Thank you. Yeah, it's so interesting what you say about like the reading and the writing and how those how that balance shifts.

I guess kind of a follow-up question to that is our is our next most upvoted question which is that there was a randomized trial by actually by a pro LLM organization that found that LLM assisted bug fixes actually end up taking approximately 20% more developer time while the developer thought they were saving time. And whilst as if says he's not an active LLM user your example kind of resonates for me and this question popped up on the on the curly brace example. Would you have fixed this example braces bug faster on your own? Like what's been your experience?

That's yeah, that's an interesting one because I think that's a class of problems of like we knew like I know like I'm, like I know there's like one line of code that I need to change to fix that which is basically what the LLM did. But for me to like remember where that line of code is, I mean, maybe I would have been able to track it down, but I don't think it would have been that much faster. And the kind of advantage of like, you know, I would have if I was doing this in real life I would have like just let it rip while I was like triaging other bugs. So I would be able to do something at the same time that I was tracking down that problem.

So I I 100% agree that it is very easy to pull yourself that to make yourself feel like you're moving faster with an LLM where you're not actually moving any faster than you were before it just like feels faster or more fun or different in some ways and you have to be alert for that. But I, I think a lot. Yeah, so you have to balance that but certainly for me on the whole like it's a big I think it's a big performance boost for me. That either does make me a lot faster, maybe like twice as fast when I'm tackling certain a certain class of problems and that is like a pretty amazing performance improvement for me.

So I I 100% agree that it is very easy to pull yourself that to make yourself feel like you're moving faster with an LLM where you're not actually moving any faster than you were before it just like feels faster or more fun or different in some ways and you have to be alert for that.

Well when we think about how much you got done without relying on Claude Code, um, your extraordinarily prolific output, this is an exciting time for for R users and developers if you're if you're going to be doubling your output.

Um, so so that's actually counteracted by the fact that I have more meetings now so I kind of feel like me plus Claude Code is productive me plus Claude Code plus meetings is equivalent to me without Claude Code without meetings. So that's I I do enjoy that.

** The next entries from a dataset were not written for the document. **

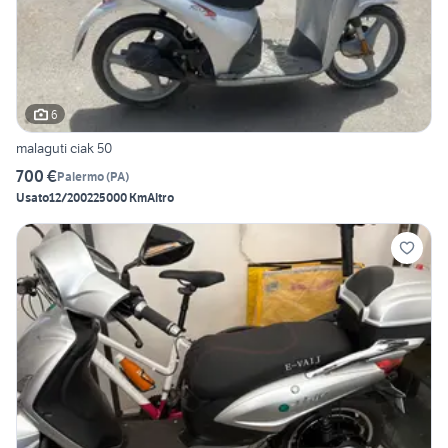
6
malaguti ciak 50
700 €
Palermo
(
PA
)
Usato
12/2002
25000 Km
Altro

Okay, fair enough. Fair enough. Well Hadley, there are lots of other questions and unfortunately, we're not going to have time to to go through them all but if you are, I'm not sure if you if you join the Discord server, but if you're happy to do that and and chat a little bit more if your people would appreciate that. But um, otherwise, thank you so much for for coming along to be our keynote today and your support of the conference in general. We really really appreciate you and all the work that you do for the R community.